What the exercise asks:
Copy word for word, please, the lines of the entries below running from the one containing "the world does" to the one containing "things that can", both ends included.

*** Provided records ***

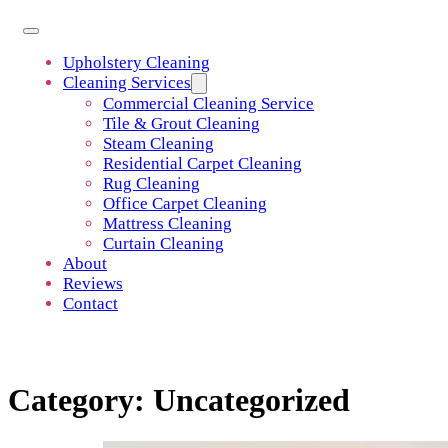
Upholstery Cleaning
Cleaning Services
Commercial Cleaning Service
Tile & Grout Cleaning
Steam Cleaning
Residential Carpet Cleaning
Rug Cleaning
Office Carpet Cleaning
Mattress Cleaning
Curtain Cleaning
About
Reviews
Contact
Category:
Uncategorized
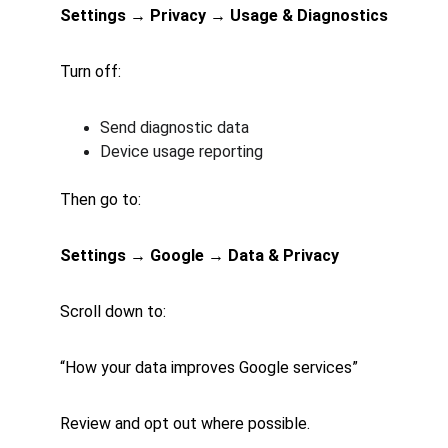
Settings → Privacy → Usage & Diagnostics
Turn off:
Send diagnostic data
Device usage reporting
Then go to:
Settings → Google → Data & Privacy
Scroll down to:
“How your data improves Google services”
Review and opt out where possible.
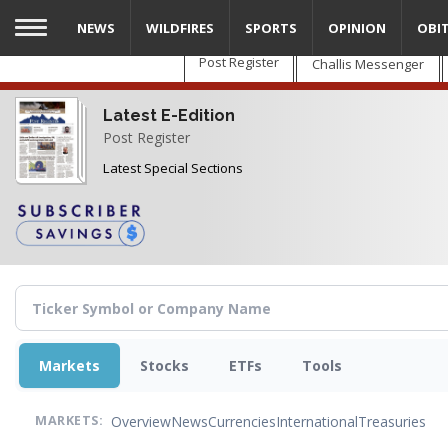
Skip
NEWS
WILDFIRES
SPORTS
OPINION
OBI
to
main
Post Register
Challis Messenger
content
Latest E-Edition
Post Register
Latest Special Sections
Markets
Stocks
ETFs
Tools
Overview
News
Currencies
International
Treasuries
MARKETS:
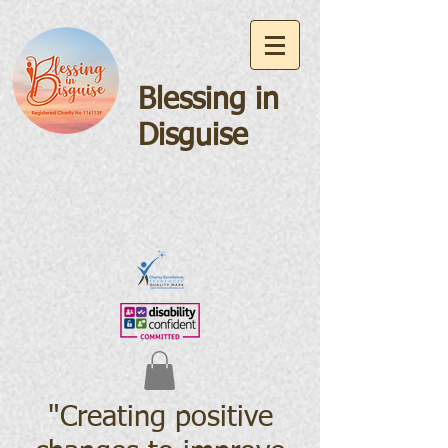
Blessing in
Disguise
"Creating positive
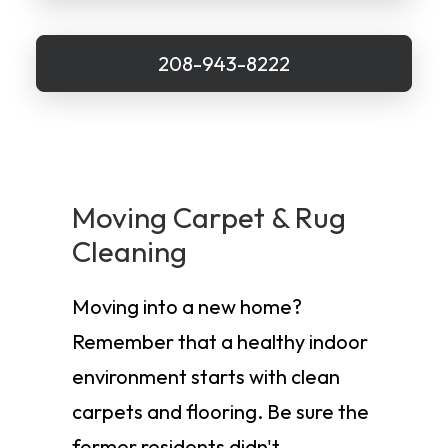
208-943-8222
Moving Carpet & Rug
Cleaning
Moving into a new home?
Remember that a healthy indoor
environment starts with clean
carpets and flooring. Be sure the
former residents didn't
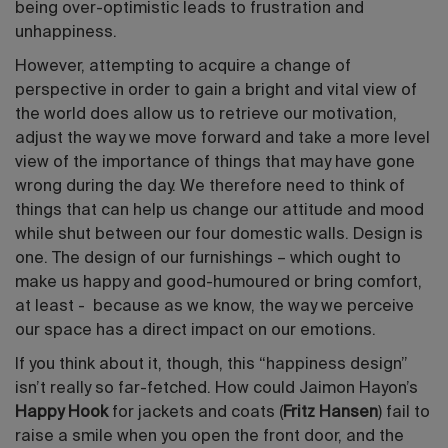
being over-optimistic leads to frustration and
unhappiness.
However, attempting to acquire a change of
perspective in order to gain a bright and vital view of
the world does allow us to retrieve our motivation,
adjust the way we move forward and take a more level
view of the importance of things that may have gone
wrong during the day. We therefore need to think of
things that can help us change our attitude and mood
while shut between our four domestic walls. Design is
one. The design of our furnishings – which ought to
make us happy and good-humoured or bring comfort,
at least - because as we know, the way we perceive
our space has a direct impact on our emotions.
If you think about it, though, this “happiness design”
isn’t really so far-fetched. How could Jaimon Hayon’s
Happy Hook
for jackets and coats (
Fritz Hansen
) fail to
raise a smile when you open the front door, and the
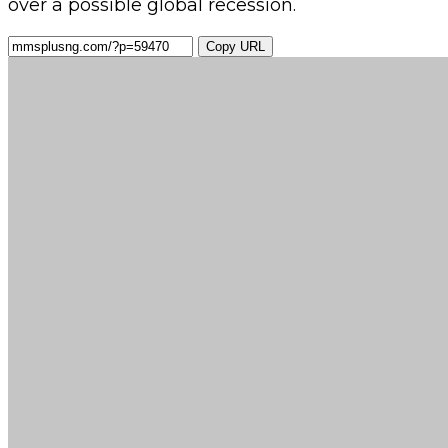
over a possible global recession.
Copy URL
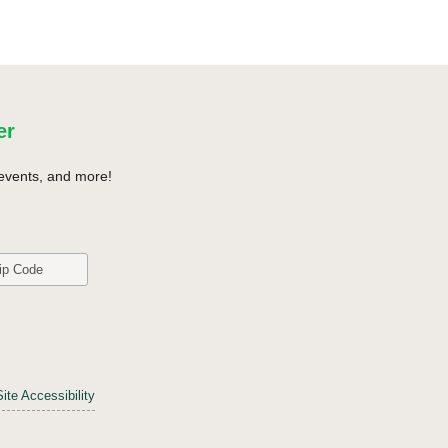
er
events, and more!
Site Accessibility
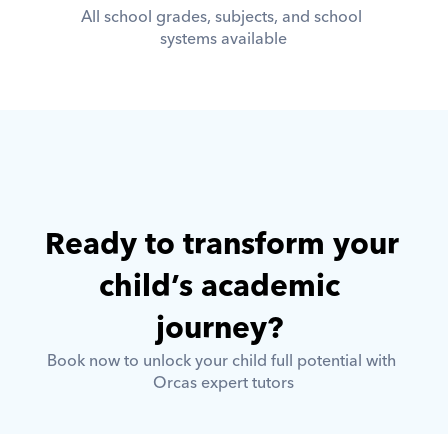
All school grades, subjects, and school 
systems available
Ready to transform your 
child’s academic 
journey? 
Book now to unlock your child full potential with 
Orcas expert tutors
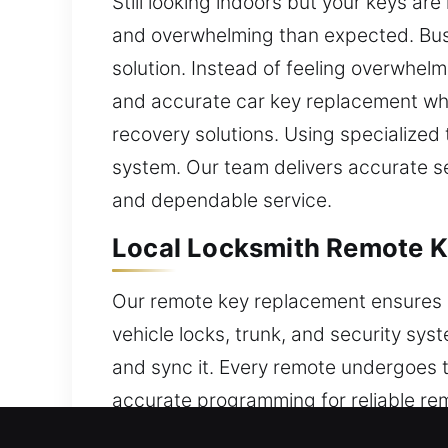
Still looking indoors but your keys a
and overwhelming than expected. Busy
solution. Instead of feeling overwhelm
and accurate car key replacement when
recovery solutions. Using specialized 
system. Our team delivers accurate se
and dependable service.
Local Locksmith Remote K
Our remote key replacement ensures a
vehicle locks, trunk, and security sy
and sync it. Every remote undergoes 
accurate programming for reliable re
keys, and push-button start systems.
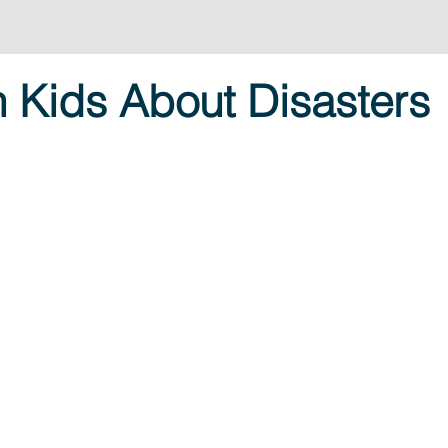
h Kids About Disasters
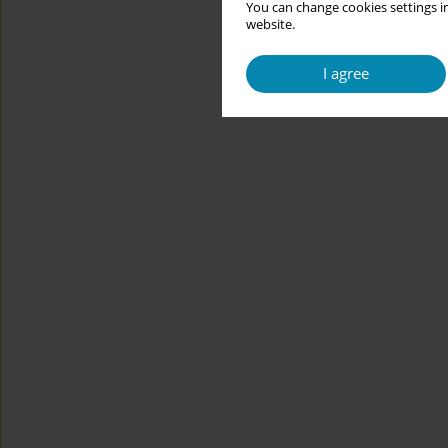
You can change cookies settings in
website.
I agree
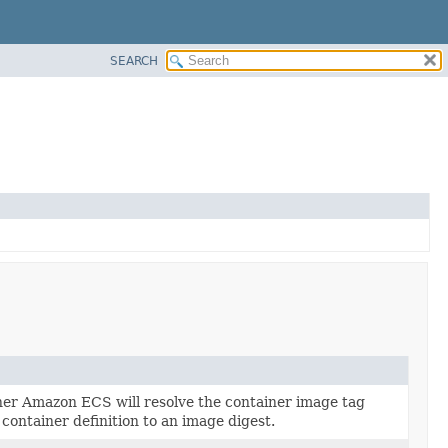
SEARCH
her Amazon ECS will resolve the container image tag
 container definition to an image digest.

*** End of Provided records ***

Solution for this task:
the world does allow us to retrieve our motivation,
adjust the way we move forward and take a more level
view of the importance of things that may have gone
wrong during the day. We therefore need to think of
things that can help us change our attitude and mood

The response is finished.